WHAT IS NEEDED =>
Please count the lines below that contain the word "Results", and reply with that number alone.

THE RECORDS =>
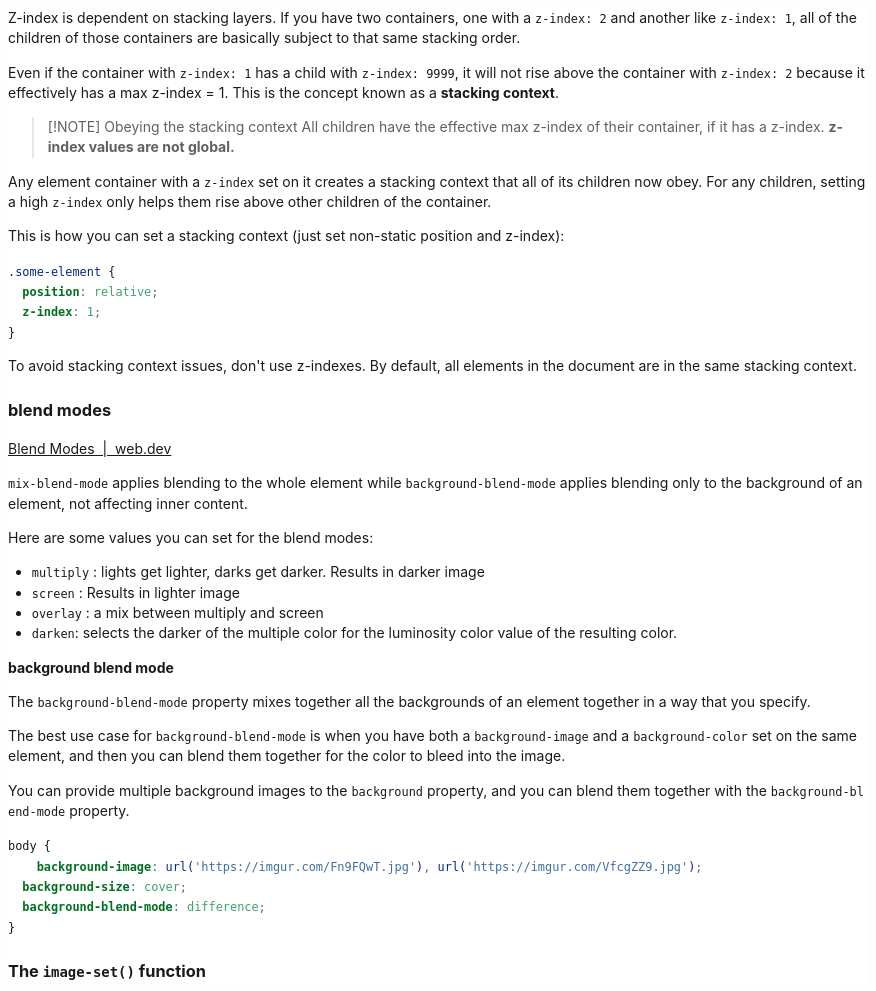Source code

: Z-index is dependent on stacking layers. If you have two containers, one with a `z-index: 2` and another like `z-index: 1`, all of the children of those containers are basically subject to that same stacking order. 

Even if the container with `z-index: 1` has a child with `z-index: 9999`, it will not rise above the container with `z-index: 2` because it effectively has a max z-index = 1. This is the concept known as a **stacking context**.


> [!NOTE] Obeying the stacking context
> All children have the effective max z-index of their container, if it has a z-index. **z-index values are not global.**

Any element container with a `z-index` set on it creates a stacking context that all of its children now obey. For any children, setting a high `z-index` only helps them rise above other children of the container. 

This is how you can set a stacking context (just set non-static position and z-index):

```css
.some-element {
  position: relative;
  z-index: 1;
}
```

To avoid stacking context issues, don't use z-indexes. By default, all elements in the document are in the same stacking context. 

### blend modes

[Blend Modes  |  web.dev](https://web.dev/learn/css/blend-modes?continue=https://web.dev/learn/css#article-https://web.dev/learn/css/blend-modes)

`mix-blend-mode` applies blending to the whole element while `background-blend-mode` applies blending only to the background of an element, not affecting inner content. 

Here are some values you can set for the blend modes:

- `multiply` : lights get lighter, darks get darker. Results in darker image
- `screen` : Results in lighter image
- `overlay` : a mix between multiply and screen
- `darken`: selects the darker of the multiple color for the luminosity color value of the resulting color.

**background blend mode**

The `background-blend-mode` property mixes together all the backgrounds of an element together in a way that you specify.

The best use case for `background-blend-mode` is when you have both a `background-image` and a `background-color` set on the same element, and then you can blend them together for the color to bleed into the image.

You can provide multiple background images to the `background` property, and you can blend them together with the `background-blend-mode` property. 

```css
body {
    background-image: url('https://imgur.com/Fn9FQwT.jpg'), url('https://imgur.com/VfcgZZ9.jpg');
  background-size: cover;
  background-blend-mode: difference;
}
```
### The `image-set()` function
--
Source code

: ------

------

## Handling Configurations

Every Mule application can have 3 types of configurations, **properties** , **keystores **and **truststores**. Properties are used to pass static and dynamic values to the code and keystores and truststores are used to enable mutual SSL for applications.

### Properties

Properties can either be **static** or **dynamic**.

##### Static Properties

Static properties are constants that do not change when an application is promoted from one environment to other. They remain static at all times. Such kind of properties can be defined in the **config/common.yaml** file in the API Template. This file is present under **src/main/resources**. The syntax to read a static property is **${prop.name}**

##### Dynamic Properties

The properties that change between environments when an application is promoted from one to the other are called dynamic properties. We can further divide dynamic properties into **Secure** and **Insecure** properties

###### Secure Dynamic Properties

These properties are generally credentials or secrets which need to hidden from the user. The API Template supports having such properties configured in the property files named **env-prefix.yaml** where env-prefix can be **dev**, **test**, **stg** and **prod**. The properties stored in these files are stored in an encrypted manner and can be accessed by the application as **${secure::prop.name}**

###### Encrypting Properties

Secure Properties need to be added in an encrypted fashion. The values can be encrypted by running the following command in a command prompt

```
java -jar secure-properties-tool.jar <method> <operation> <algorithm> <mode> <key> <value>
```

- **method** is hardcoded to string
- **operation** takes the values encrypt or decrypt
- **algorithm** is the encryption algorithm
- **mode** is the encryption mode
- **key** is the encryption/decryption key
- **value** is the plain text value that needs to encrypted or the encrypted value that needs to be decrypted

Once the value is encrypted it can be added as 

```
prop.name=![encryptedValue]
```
==
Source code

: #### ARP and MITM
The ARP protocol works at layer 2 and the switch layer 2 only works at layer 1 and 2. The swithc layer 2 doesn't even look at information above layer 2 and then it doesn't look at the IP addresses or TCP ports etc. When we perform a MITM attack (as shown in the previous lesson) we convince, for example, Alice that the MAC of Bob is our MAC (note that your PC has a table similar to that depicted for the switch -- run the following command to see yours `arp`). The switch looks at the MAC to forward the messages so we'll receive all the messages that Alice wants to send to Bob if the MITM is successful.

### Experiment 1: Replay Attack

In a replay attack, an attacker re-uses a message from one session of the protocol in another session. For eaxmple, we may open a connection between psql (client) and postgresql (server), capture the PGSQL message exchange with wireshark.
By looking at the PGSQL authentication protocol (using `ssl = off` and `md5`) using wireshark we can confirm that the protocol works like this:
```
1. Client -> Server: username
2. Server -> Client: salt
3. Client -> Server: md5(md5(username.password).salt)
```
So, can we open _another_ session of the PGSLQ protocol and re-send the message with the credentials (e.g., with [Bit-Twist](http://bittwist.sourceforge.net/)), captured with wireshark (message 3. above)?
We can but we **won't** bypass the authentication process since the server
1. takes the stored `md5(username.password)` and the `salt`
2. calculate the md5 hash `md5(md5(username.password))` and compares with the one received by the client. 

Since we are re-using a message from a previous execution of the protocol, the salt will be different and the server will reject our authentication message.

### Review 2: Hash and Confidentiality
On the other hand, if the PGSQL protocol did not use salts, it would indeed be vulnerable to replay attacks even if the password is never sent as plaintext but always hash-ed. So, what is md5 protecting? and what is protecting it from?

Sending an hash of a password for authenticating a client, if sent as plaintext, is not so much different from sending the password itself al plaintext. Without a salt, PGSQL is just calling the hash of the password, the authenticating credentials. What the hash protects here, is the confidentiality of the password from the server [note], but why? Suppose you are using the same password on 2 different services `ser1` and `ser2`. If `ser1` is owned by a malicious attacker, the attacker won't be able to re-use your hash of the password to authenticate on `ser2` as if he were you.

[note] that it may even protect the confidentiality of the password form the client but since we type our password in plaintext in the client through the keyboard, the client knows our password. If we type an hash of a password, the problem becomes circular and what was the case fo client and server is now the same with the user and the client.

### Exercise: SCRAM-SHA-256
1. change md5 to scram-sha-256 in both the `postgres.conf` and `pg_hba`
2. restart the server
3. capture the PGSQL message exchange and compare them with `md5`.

ANSWER BELOW =>
2